The gnawing feeling of not trying hard enough worsens when I realize that my high school classes were about the same size — classes in which I knew everyone by the first week.
It’s been more than a month into the spring semester. Why am I failing miserably?
As I asked others at Penn how they recalled names, it surprised me that it didn’t matter so much to everyone. Many students agree that icebreakers don’t always work and shouldn’t be emphasized more than they already are — are we really going to remember someone by knowing her favorite mark of punctuation (a real writing seminar icebreaker)?
We all find it awkward when we mix up names, but it seems I’m the only person upset over rechristening Sam as Wesley and mistaking Mary Kate for Caroline.
College freshman Jane Meyer thinks that it is important — though not a top priority — to learn the names of classmates for the purposes of discussion and collaboration. She says that she comes away from small classes knowing about one-third of the names of her classmates.
We expect professors in small classes to learn our names, but just as the professors work to learn our names, we also need to work to learn each other’s names.
While I am not suggesting that we all adopt bobblehead doll methods and bend over backwards to name every member of the 10,000-plus Penn population, I think that we need to improve our efforts.
Whether we admit it or not, we all have egos and it’s nice to hear our names. As College freshman Stephanie Munoz said, “I am thrilled when others learn my name because it shows that they made an effort to remember … and address me correctly.”
A study done by the Institute for the Study of Child Development shows that names hold a great deal of power. “[H]earing one’s own name has unique brain functioning activation specific to one’s own name in relation to the names of others.”
In other words, our brains perk up and are more alert and active when someone addresses us as Melissa or Kavya as opposed to “Hey you, blue sweatshirt girl,” gesturing in our direction.
I know it’s difficult. It’s tempting to give up and say, “Oh, I am just so bad with names!” But, we shouldn’t. I have tried rhyming people’s names, learning two names a day and initiating conversations about linoleum with the sole purpose of using names out loud.

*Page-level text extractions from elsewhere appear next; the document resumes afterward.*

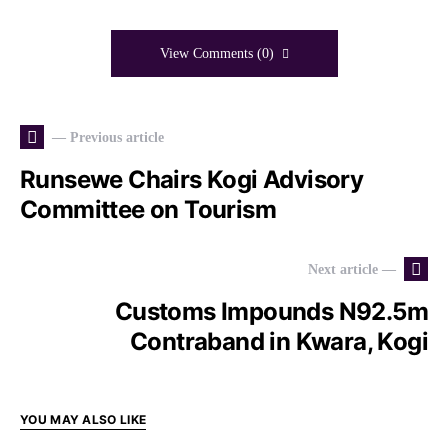
View Comments (0)
— Previous article
Runsewe Chairs Kogi Advisory
Committee on Tourism
Next article —
Customs Impounds N92.5m
Contraband in Kwara, Kogi
YOU MAY ALSO LIKE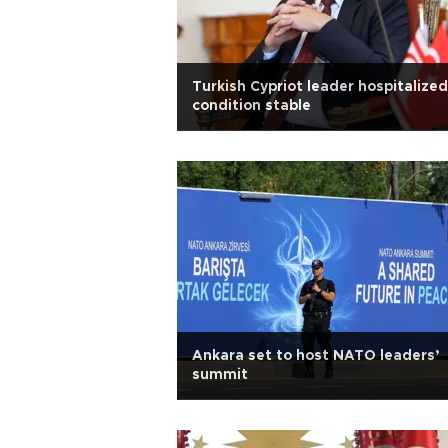
Turkish Cypriot leader hospitalized
condition stable
Ankara set to host NATO leaders’
summit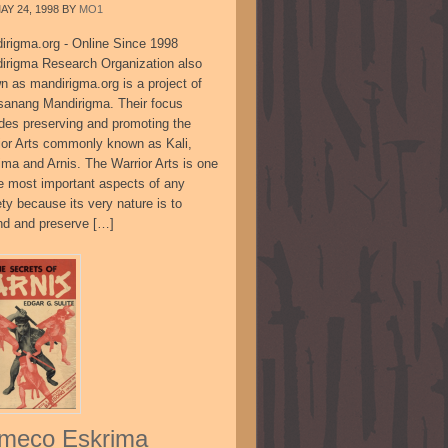
AY 24, 1998
BY
MO1
irigma.org - Online Since 1998
irigma Research Organization also
n as mandirigma.org is a project of
sanang Mandirigma. Their focus
udes preserving and promoting the
ior Arts commonly known as Kali,
ima and Arnis. The Warrior Arts is one
he most important aspects of any
ty because its very nature is to
nd and preserve […]
meco Eskrima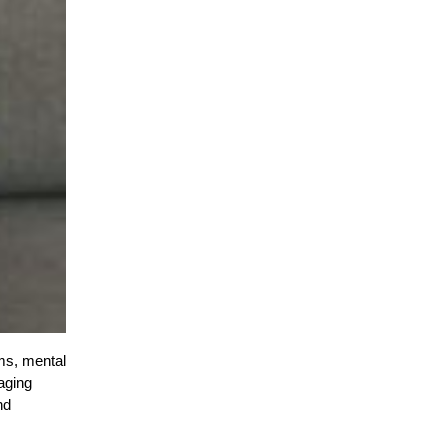
ms, mental
naging
nd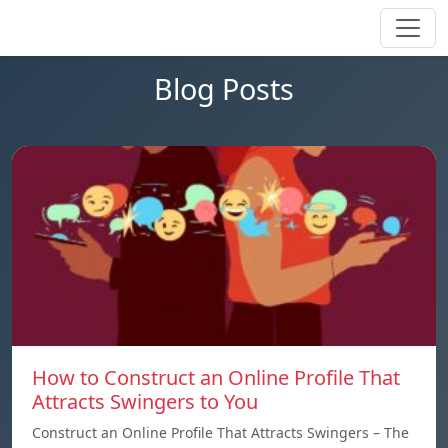
Blog Posts
How to Construct an Online Profile That
Attracts Swingers to You
Construct an Online Profile That Attracts Swingers – The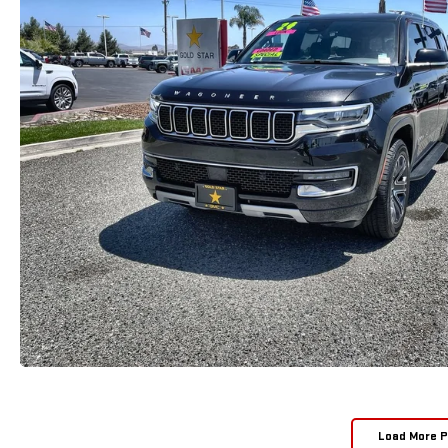
Load More 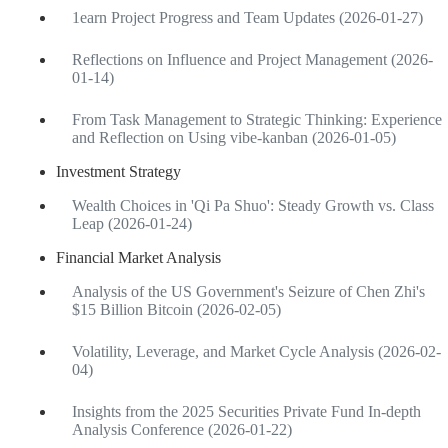
1earn Project Progress and Team Updates (2026-01-27)
Reflections on Influence and Project Management (2026-
01-14)
From Task Management to Strategic Thinking: Experience
and Reflection on Using vibe-kanban (2026-01-05)
Investment Strategy
Wealth Choices in 'Qi Pa Shuo': Steady Growth vs. Class
Leap (2026-01-24)
Financial Market Analysis
Analysis of the US Government's Seizure of Chen Zhi's
$15 Billion Bitcoin (2026-02-05)
Volatility, Leverage, and Market Cycle Analysis (2026-02-
04)
Insights from the 2025 Securities Private Fund In-depth
Analysis Conference (2026-01-22)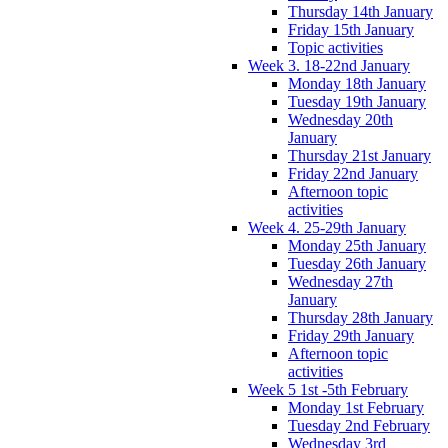
Thursday 14th January
Friday 15th January
Topic activities
Week 3. 18-22nd January
Monday 18th January
Tuesday 19th January
Wednesday 20th
January
Thursday 21st January
Friday 22nd January
Afternoon topic
activities
Week 4. 25-29th January
Monday 25th January
Tuesday 26th January
Wednesday 27th
January
Thursday 28th January
Friday 29th January
Afternoon topic
activities
Week 5 1st -5th February
Monday 1st February
Tuesday 2nd February
Wednesday 3rd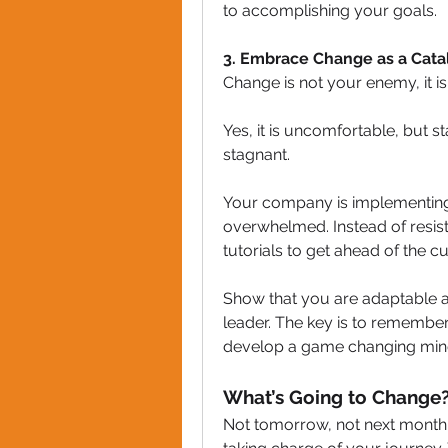
to accomplishing your goals.
3️. Embrace Change as a Cata
Change is not your enemy, it i
Yes, it is uncomfortable, but s
stagnant.
Your company is implementing 
overwhelmed. Instead of resisti
tutorials to get ahead of the cu
Show that you are adaptable an
leader. The key is to remember
develop a game changing min
What’s Going to Change
Not tomorrow, not next month o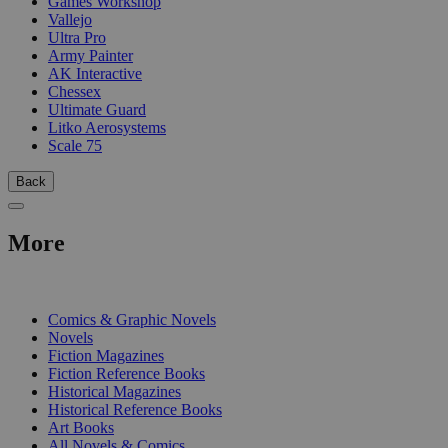
Games Workshop
Vallejo
Ultra Pro
Army Painter
AK Interactive
Chessex
Ultimate Guard
Litko Aerosystems
Scale 75
Back
More
PRINT
Comics & Graphic Novels
Novels
Fiction Magazines
Fiction Reference Books
Historical Magazines
Historical Reference Books
Art Books
All Novels & Comics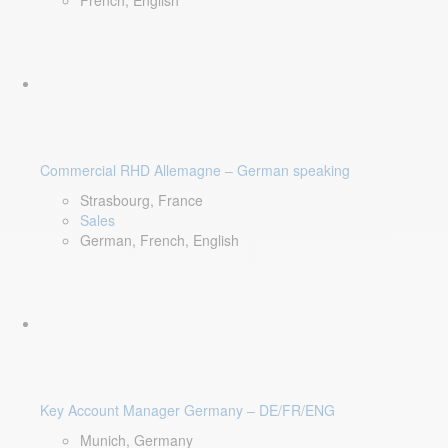
French, English
Commercial RHD Allemagne – German speaking
Strasbourg, France
Sales
German, French, English
Key Account Manager Germany – DE/FR/ENG
Munich, Germany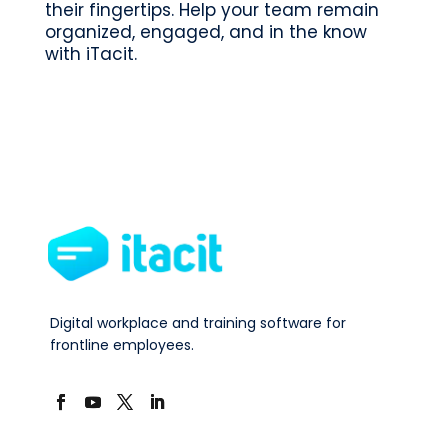
their fingertips. Help your team remain
organized, engaged, and in the know
with iTacit.
Digital workplace and training software for
frontline employees.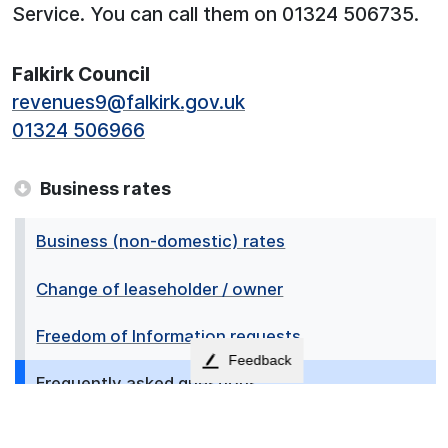
Service. You can call them on 01324 506735.
Falkirk Council
revenues9@falkirk.gov.uk
01324 506966
Business rates
Business (non-domestic) rates
Change of leaseholder / owner
Freedom of Information requests
Feedback
Frequently asked questions
How to pay your rates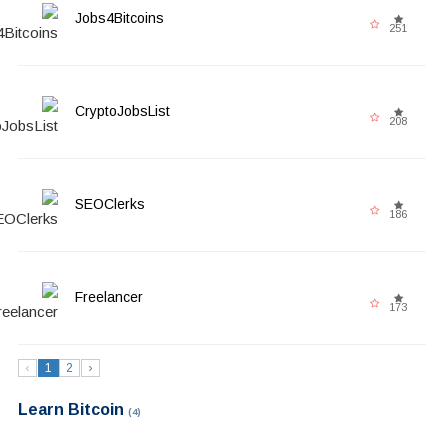
Jobs4Bitcoins
251
CryptoJobsList
208
SEOClerks
186
Freelancer
173
‹
1
2
›
Learn Bitcoin
(4)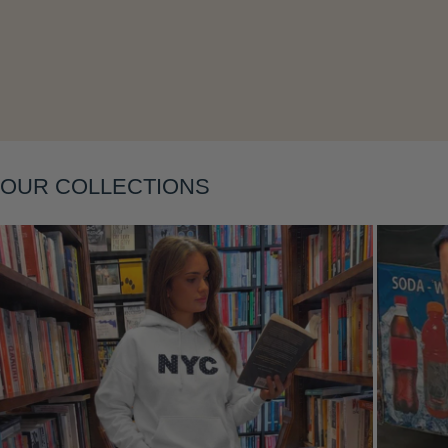
Layering
OUR COLLECTIONS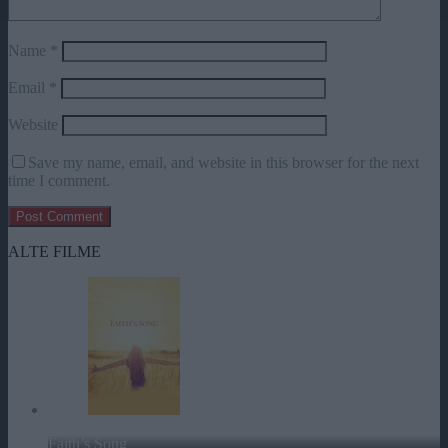
Name
*
Email
*
Website
Save my name, email, and website in this browser for the next
time I comment.
ALTE FILME
Faith’s Song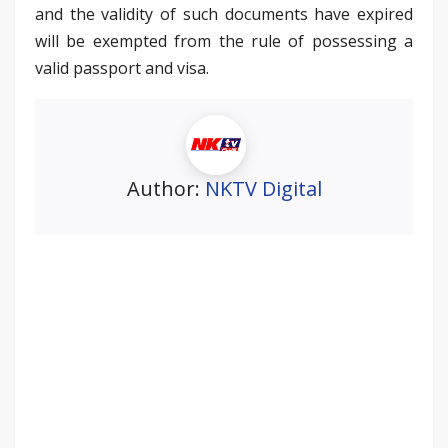
and the validity of such documents have expired
will be exempted from the rule of possessing a
valid passport and visa.
Author:
NKTV Digital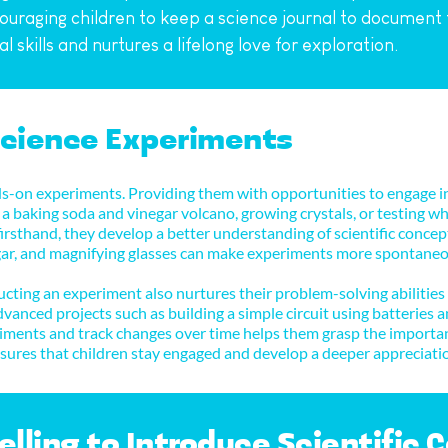
uraging children to keep a science journal to document t
 skills and nurtures a lifelong love for exploration.
Science Experiments
s-on experiments. Providing them with opportunities to engage in 
a baking soda and vinegar volcano, growing crystals, or testing wha
irsthand, they develop a better understanding of scientific concept
negar, and magnifying glasses can make experiments more spontaneo
ting an experiment also nurtures their problem-solving abilities
vanced projects such as building a simple circuit using batteries 
riments and track changes over time helps them grasp the importanc
ensures that children stay engaged and develop a deeper appreciati
elling to Introduce Scientific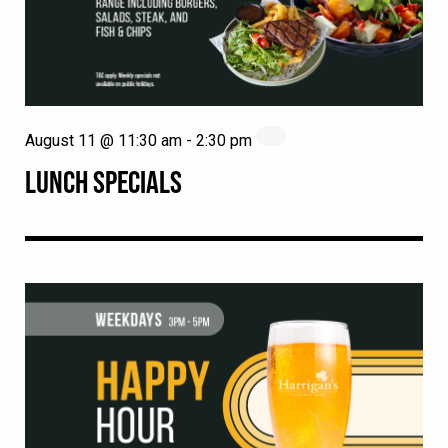
August 11 @ 11:30 am
-
2:30 pm
LUNCH SPECIALS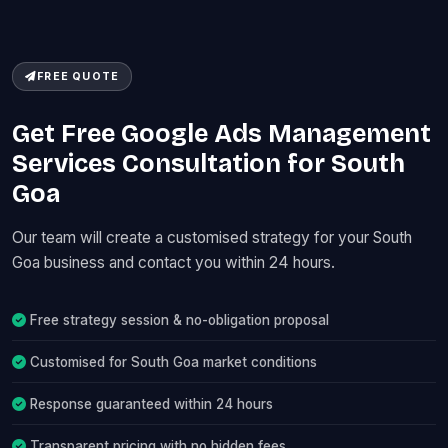
FREE QUOTE
Get Free Google Ads Management
Services Consultation for South
Goa
Our team will create a customised strategy for your South
Goa business and contact you within 24 hours.
Free strategy session & no-obligation proposal
Customised for South Goa market conditions
Response guaranteed within 24 hours
Transparent pricing with no hidden fees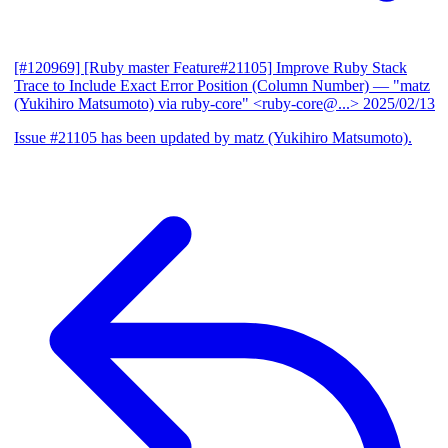
[#120969] [Ruby master Feature#21105] Improve Ruby Stack
Trace to Include Exact Error Position (Column Number)
— "matz
(Yukihiro Matsumoto) via ruby-core" <ruby-core@...>
2025/02/13
Issue #21105 has been updated by matz (Yukihiro Matsumoto).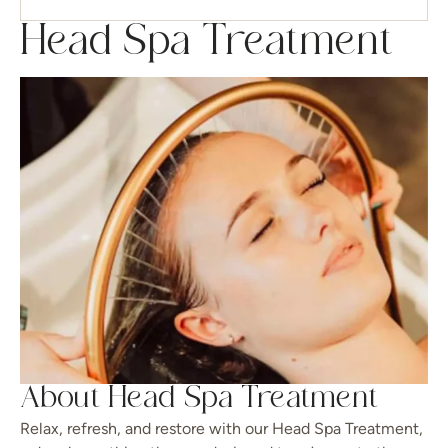
Head Spa Treatment
About Head Spa Treatment
Relax, refresh, and restore with our Head Spa Treatment,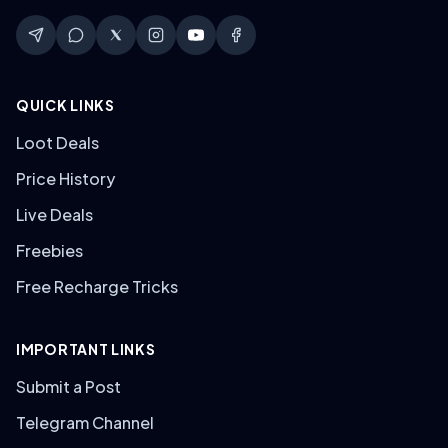
QUICK LINKS
Loot Deals
Price History
Live Deals
Freebies
Free Recharge Tricks
IMPORTANT LINKS
Submit a Post
Telegram Channel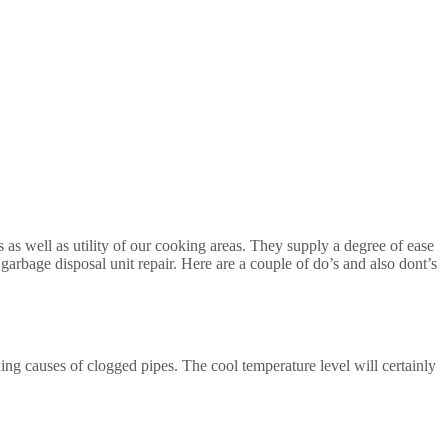
s as well as utility of our cooking areas. They supply a degree of ease
f garbage disposal unit repair. Here are a couple of do’s and also dont’s
ding causes of clogged pipes. The cool temperature level will certainly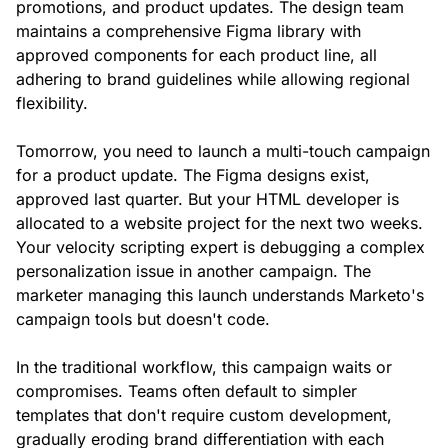
promotions, and product updates. The design team
maintains a comprehensive Figma library with
approved components for each product line, all
adhering to brand guidelines while allowing regional
flexibility.
Tomorrow, you need to launch a multi-touch campaign
for a product update. The Figma designs exist,
approved last quarter. But your HTML developer is
allocated to a website project for the next two weeks.
Your velocity scripting expert is debugging a complex
personalization issue in another campaign. The
marketer managing this launch understands Marketo's
campaign tools but doesn't code.
In the traditional workflow, this campaign waits or
compromises. Teams often default to simpler
templates that don't require custom development,
gradually eroding brand differentiation with each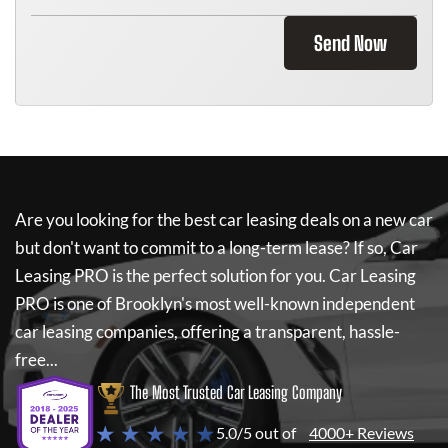
Send Now
Are you looking for the best car leasing deals on a new car
but don't want to commit to a long-term lease? If so,
Car
Leasing PRO
is the perfect solution for you.
Car Leasing
PRO
is one of Brooklyn's most well-known independent
car leasing companies, offering a transparent, hassle-
free...
The Most Trusted Car Leasing Company
★ ★ ★ ★ ★
5.0/5 out of
4000+ Reviews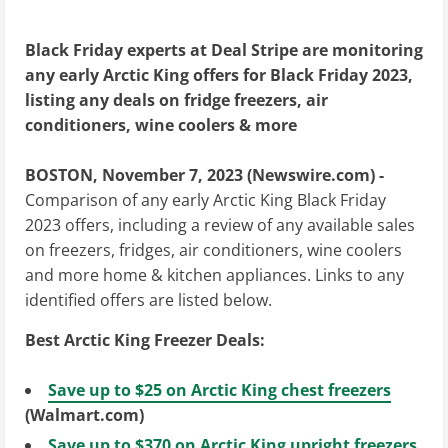
Black Friday experts at Deal Stripe are monitoring
any early Arctic King offers for Black Friday 2023,
listing any deals on fridge freezers, air
conditioners, wine coolers & more
BOSTON, November 7, 2023 (Newswire.com) -
Comparison of any early Arctic King Black Friday
2023 offers, including a review of any available sales
on freezers, fridges, air conditioners, wine coolers
and more home & kitchen appliances. Links to any
identified offers are listed below.
Best Arctic King Freezer Deals:
Save up to $25 on Arctic King chest freezers
(Walmart.com)
Save up to $370 on Arctic King upright freezers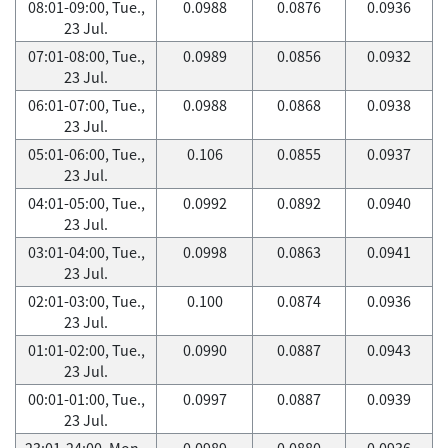
08:01-09:00, Tue.,
0.0988
0.0876
0.0936
23 Jul.
07:01-08:00, Tue.,
0.0989
0.0856
0.0932
23 Jul.
06:01-07:00, Tue.,
0.0988
0.0868
0.0938
23 Jul.
05:01-06:00, Tue.,
0.106
0.0855
0.0937
23 Jul.
04:01-05:00, Tue.,
0.0992
0.0892
0.0940
23 Jul.
03:01-04:00, Tue.,
0.0998
0.0863
0.0941
23 Jul.
02:01-03:00, Tue.,
0.100
0.0874
0.0936
23 Jul.
01:01-02:00, Tue.,
0.0990
0.0887
0.0943
23 Jul.
00:01-01:00, Tue.,
0.0997
0.0887
0.0939
23 Jul.
23:01-24:00, Mon.,
0.0989
0.0880
0.0936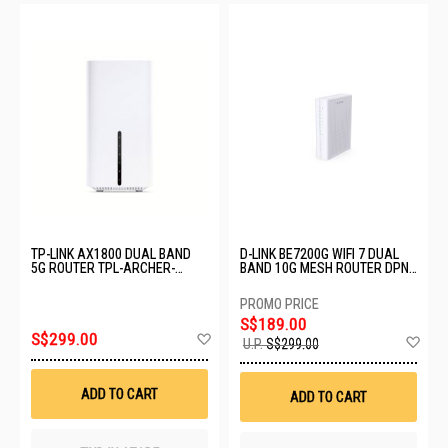
TP-LINK AX1800 DUAL BAND
D-LINK BE7200G WIFI 7 DUAL
5G ROUTER TPL-ARCHER-
BAND 10G MESH ROUTER DPN-
NX200
BE7212GR
S$189.00
Add
S$299.00
Ad
U.P.
S$299.00
to
to
Wish
Wis
List
List
ADD TO CART
ADD TO CART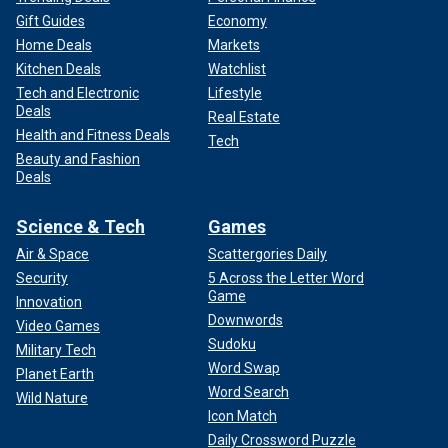
Gift Guides
Economy
Home Deals
Markets
Kitchen Deals
Watchlist
Tech and Electronic
Lifestyle
Deals
Real Estate
Health and Fitness Deals
Tech
Beauty and Fashion
Deals
Science & Tech
Games
Air & Space
Scattergories Daily
Security
5 Across the Letter Word
Game
Innovation
Downwords
Video Games
Sudoku
Military Tech
Word Swap
Planet Earth
Word Search
Wild Nature
Icon Match
Daily Crossword Puzzle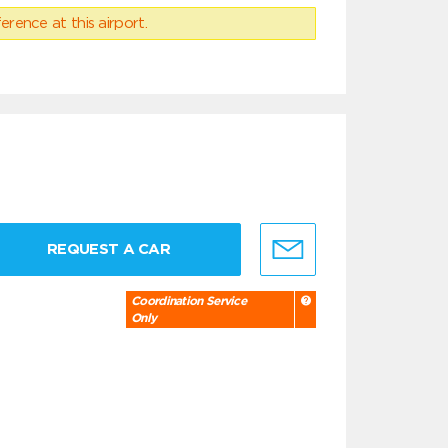
erence at this airport.
REQUEST A CAR
Coordination Service
Only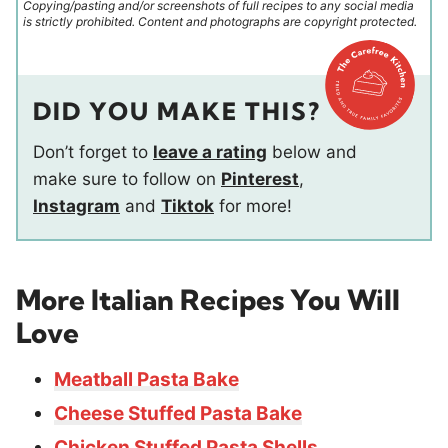
Copying/pasting and/or screenshots of full recipes to any social media
is strictly prohibited. Content and photographs are copyright protected.
DID YOU MAKE THIS?
Don’t forget to
leave a rating
below and
make sure to follow on
Pinterest
,
Instagram
and
Tiktok
for more!
More Italian Recipes You Will
Love
Meatball Pasta Bake
Cheese Stuffed Pasta Bake
Chicken Stuffed Pasta Shells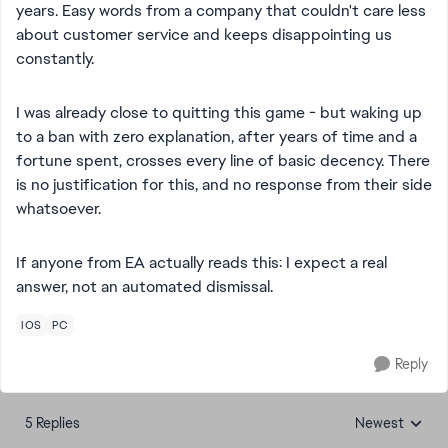
years. Easy words from a company that couldn't care less
about customer service and keeps disappointing us
constantly.
I was already close to quitting this game - but waking up
to a ban with zero explanation, after years of time and a
fortune spent, crosses every line of basic decency. There
is no justification for this, and no response from their side
whatsoever.
If anyone from EA actually reads this: I expect a real
answer, not an automated dismissal.
IOS
PC
Reply
5 Replies
Newest
Replies sorted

Experience has shown me that when conversing with a familiar stranger about yoga classes at Pottruck, there isn’t a single graceful way in which to break the exchange and ask, “Excuse me, what is your name, again?” But I do it gracelessly anyway:
“Sorry, I recognize your face but am blanking out on your name even though we’ve been talking for a good 20 minutes. Have we met?”
Do I feel dumb? Yes. Do I wish I had a rhyme to know that person’s name? Yes.
But awkwardness aside, I have met another person and learned her name, improved the sense of community at Penn and made a large place a tad smaller.